En version originale japonaise, Light est doublé par Mamoru Miyano, dont la prestation est souvent citée comme l’une des meilleures de sa carrière.
Miyano parvient à rendre simultanément crédibles le lycéen charmant et le manipulateur froid – un exercice d’équilibriste vocal que peu de seiyū auraient pu tenir sur 37 épisodes.
La version anglaise confie le rôle à Brad Swaile. En français, c’est Alexis Tomassian qui prête sa voix à Light.
La reconnaissance critique du personnage s’est confirmée sur la durée. IGN l’a classé 18e dans son palmarès des meilleurs personnages d’anime en 2009, puis l’a propulsé à la 7e place en 2014 – une progression qui reflète la réévaluation progressive de Death Note comme œuvre à part entière, au-delà de son succès d’époque.
D’autres adaptations ont suivi : films live-action japonais, une série Netflix américaine en 2017 accueillie froidement par les fans, et une comédie musicale japonaise qui a, elle, trouvé son public.
Light Yagami reste l’un des antagonistes les plus ambigus de l’anime japonais

Ce qui distingue Light de la majorité des antagonistes du shonen, c’est que ses motivations de départ sont audibles. Il part d’un constat réel : le monde contient des criminels que la justice n’attrape pas.
Son raisonnement initial – éliminer ces individus pour réduire la criminalité – a une logique interne que le lecteur peut suivre, même sans l’approuver.
Le glissement vient ensuite, progressivement.
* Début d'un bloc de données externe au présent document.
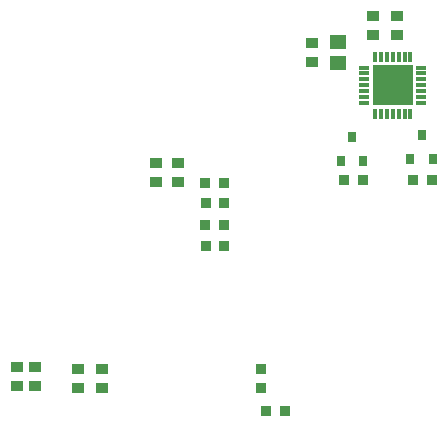
<source format=gbp>
G04*
G04 #@! TF.GenerationSoftware,Altium Limited,Altium Designer,22.11.1 (43)*
G04*
G04 Layer_Color=3150156*
%FSLAX44Y44*%
%MOMM*%
G71*
G04*
G04 #@! TF.SameCoordinates,C851D113-A8C7-42F9-9C4B-FB2C255A0ABB*
G04*
G04*
G04 #@! TF.FilePolarity,Positive*
G04*
G01*
G75*
%ADD18R,0.9500X0.9500*%
%ADD23R,0.9500X0.9500*%
%ADD25R,1.0000X0.9500*%
%ADD35R,1.4500X1.1500*%
%ADD96R,0.8000X0.9000*%
%ADD97R,3.3500X3.3500*%
%ADD98R,0.9500X0.3000*%
%ADD99R,0.3000X0.9500*%
D18*
X691860Y1176800D02*
D03*
X707860D02*
D03*
X758932Y1036800D02*
D03*
X742932D02*
D03*
X691610Y1229845D02*
D03*
X707610D02*
D03*
X691860Y1212800D02*
D03*
X707860D02*
D03*
X691610Y1194800D02*
D03*
X707610D02*
D03*
X824865Y1232800D02*
D03*
X808865D02*
D03*
X867360Y1232800D02*
D03*
X883360D02*
D03*
D23*
X738815Y1056600D02*
D03*
Y1072600D02*
D03*
D25*
X603860Y1056800D02*
D03*
Y1072800D02*
D03*
X583860Y1056800D02*
D03*
Y1072800D02*
D03*
X531860Y1058050D02*
D03*
Y1074050D02*
D03*
X547860Y1058050D02*
D03*
Y1074050D02*
D03*
X668905Y1230800D02*
D03*
Y1246800D02*
D03*
X649860Y1230800D02*
D03*
Y1246800D02*
D03*
X833610Y1355550D02*
D03*
Y1371550D02*
D03*
X853860Y1355550D02*
D03*
Y1371550D02*
D03*
X781860Y1332800D02*
D03*
Y1348800D02*
D03*
D35*
X803860Y1331800D02*
D03*
Y1349800D02*
D03*
D96*
X884360Y1250300D02*
D03*
X865360D02*
D03*
X874860Y1270300D02*
D03*
X825360Y1248800D02*
D03*
X806360D02*
D03*
X815860Y1268800D02*
D03*
D97*
X850360Y1312800D02*
D03*
D98*
X826360Y1297800D02*
D03*
Y1302800D02*
D03*
Y1307800D02*
D03*
Y1312800D02*
D03*
Y1317800D02*
D03*
Y1322800D02*
D03*
Y1327800D02*
D03*
X874360D02*
D03*
Y1322800D02*
D03*
Y1317800D02*
D03*
Y1312800D02*
D03*
Y1307800D02*
D03*
Y1302800D02*
D03*
Y1297800D02*
D03*
D99*
X835360Y1336800D02*
D03*
X840360D02*
D03*
X845360D02*
D03*
X850360D02*
D03*
X855360D02*
D03*
X860360D02*
D03*
X865360D02*
D03*
Y1288800D02*
D03*
X860360D02*
D03*
X855360D02*
D03*
X850360D02*
D03*
X845360D02*
D03*
X840360D02*
D03*
X835360D02*
D03*
M02*

</source>
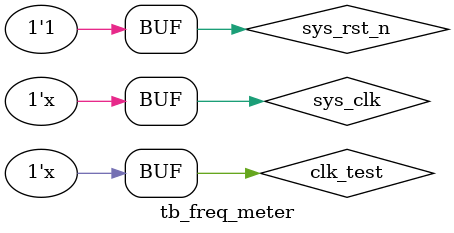
<source format=v>
`timescale  1ns/1ns
module  tb_freq_meter();

reg            sys_clk  ;
reg            sys_rst_n;
reg            clk_test ;

wire        clk_out;
wire        ds     ;
wire        oe     ;
wire        shcp   ;
wire        stcp   ;

initial
    begin
        sys_clk = 1'b1;
        sys_rst_n   <= 1'b0;
        #200
        sys_rst_n   <= 1'b1;
        clk_test = 1'b1;
    end

always #10 sys_clk = ~sys_clk;
always #100 clk_test = ~clk_test;

defparam freq_meter_inst.freq_meter_calc_inst.CNT_GATE_S_MAX = 74_9;
defparam freq_meter_inst.freq_meter_calc_inst.CNT_RISE_MAX = 12_4;
defparam freq_meter_inst.seg_595_dynamic_inst.seg_dynamic_inst.CNT_MAX = 49;
freq_meter  freq_meter_inst
(
    .sys_clk     (sys_clk),
    .sys_rst_n   (sys_rst_n),
    .clk_test    (clk_test),

    .clk_out     (clk_out),
    .ds          (ds     ),
    .oe          (oe     ),
    .shcp        (shcp   ),
    .stcp        (stcp   )
);

endmodule

</source>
Light commence à éliminer ceux qui s’approchent trop près de Kira. Puis ceux qui le gênent. Puis quiconque représente un obstacle à sa vision du monde.
La frontière entre justice et tyrannie s’efface sans qu’il s’en aperçoive – ou peut-être en le sachant très bien. C’est cette ambiguïté que le manga entretient avec soin, et que des personnages comme Kenjaku dans Jujutsu Kaisen reprennent à leur façon : l’idéologue convaincu de la légitimité de ses moyens.
Des décennies après la fin du manga, les forums continuent de débattre : Light avait-il raison au départ ? Le monde du manga était-il réellement meilleur sous Kira, comme certains personnages secondaires le suggèrent ? Ohba ne répond jamais directement.
Il laisse les faits parler – et les faits, à la fin, sont un homme de 23 ans qui s’effondre dans un escalier vide, sans que personne ne pleure sa mort. Ce silence est plus éloquent que n’importe quel jugement moral explicite.
Light Yagami n’est pas le premier anti-héros de la fiction japonaise, mais il reste l’un de ceux dont la trajectoire se lit le mieux comme un avertissement : l’intelligence sans empathie ne produit pas de la justice. Elle produit Kira.